>>>>
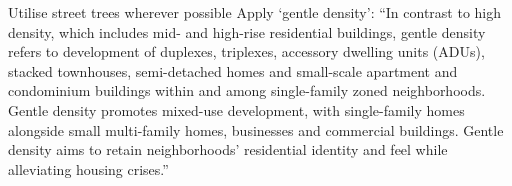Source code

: Utilise street trees wherever possible
Apply ‘gentle density’: “In contrast to high density, which includes mid- and high-rise residential buildings, gentle density refers to development of duplexes, triplexes, accessory dwelling units (ADUs), stacked townhouses, semi-detached homes and small-scale apartment and condominium buildings within and among single-family zoned neighborhoods. Gentle density promotes mixed-use development, with single-family homes alongside small multi-family homes, businesses and commercial buildings. Gentle density aims to retain neighborhoods’ residential identity and feel while alleviating housing crises.”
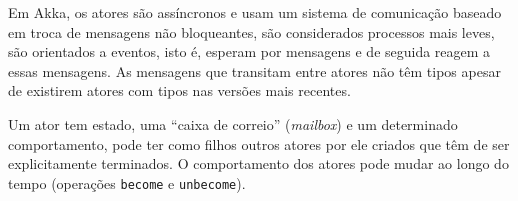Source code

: Em Akka, os atores são assíncronos e usam um sistema de comunicação baseado em troca de mensagens não bloqueantes, são considerados processos mais leves, são orientados a eventos, isto é, esperam por mensagens e de seguida reagem a essas mensagens. As mensagens que transitam entre atores não têm tipos apesar de existirem atores com tipos nas versões mais recentes.

Um ator tem estado, uma ``caixa de correio'' (\textit{mailbox}) e um determinado comportamento, pode ter como filhos outros atores por ele criados que têm de ser explicitamente terminados. O comportamento dos atores pode mudar ao longo do tempo (operações \lstinline"become" e \lstinline"unbecome").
<<<<
### REQUIRED ACTION
Set down the data above verbatim, omitting every image.

### REPLY
Source code

: Utilise street trees wherever possible
Apply ‘gentle density’: “In contrast to high density, which includes mid- and high-rise residential buildings, gentle density refers to development of duplexes, triplexes, accessory dwelling units (ADUs), stacked townhouses, semi-detached homes and small-scale apartment and condominium buildings within and among single-family zoned neighborhoods. Gentle density promotes mixed-use development, with single-family homes alongside small multi-family homes, businesses and commercial buildings. Gentle density aims to retain neighborhoods’ residential identity and feel while alleviating housing crises.”
Source code

: Em Akka, os atores são assíncronos e usam um sistema de comunicação baseado em troca de mensagens não bloqueantes, são considerados processos mais leves, são orientados a eventos, isto é, esperam por mensagens e de seguida reagem a essas mensagens. As mensagens que transitam entre atores não têm tipos apesar de existirem atores com tipos nas versões mais recentes.

Um ator tem estado, uma ``caixa de correio'' (\textit{mailbox}) e um determinado comportamento, pode ter como filhos outros atores por ele criados que têm de ser explicitamente terminados. O comportamento dos atores pode mudar ao longo do tempo (operações \lstinline"become" e \lstinline"unbecome").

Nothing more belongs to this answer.